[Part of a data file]
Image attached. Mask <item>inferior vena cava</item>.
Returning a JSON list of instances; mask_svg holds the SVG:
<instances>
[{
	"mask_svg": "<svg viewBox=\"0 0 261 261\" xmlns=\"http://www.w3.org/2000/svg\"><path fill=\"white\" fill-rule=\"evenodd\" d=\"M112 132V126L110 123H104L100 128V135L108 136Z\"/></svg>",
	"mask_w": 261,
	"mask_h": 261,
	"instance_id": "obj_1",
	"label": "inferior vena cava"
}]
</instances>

Task goal — Copy these lines down word for word.

Response —
Image attached. Mask <item>inferior vena cava</item>.
Returning a JSON list of instances; mask_svg holds the SVG:
<instances>
[{
	"mask_svg": "<svg viewBox=\"0 0 261 261\" xmlns=\"http://www.w3.org/2000/svg\"><path fill=\"white\" fill-rule=\"evenodd\" d=\"M112 132V126L110 123H104L100 128V135L108 136Z\"/></svg>",
	"mask_w": 261,
	"mask_h": 261,
	"instance_id": "obj_1",
	"label": "inferior vena cava"
}]
</instances>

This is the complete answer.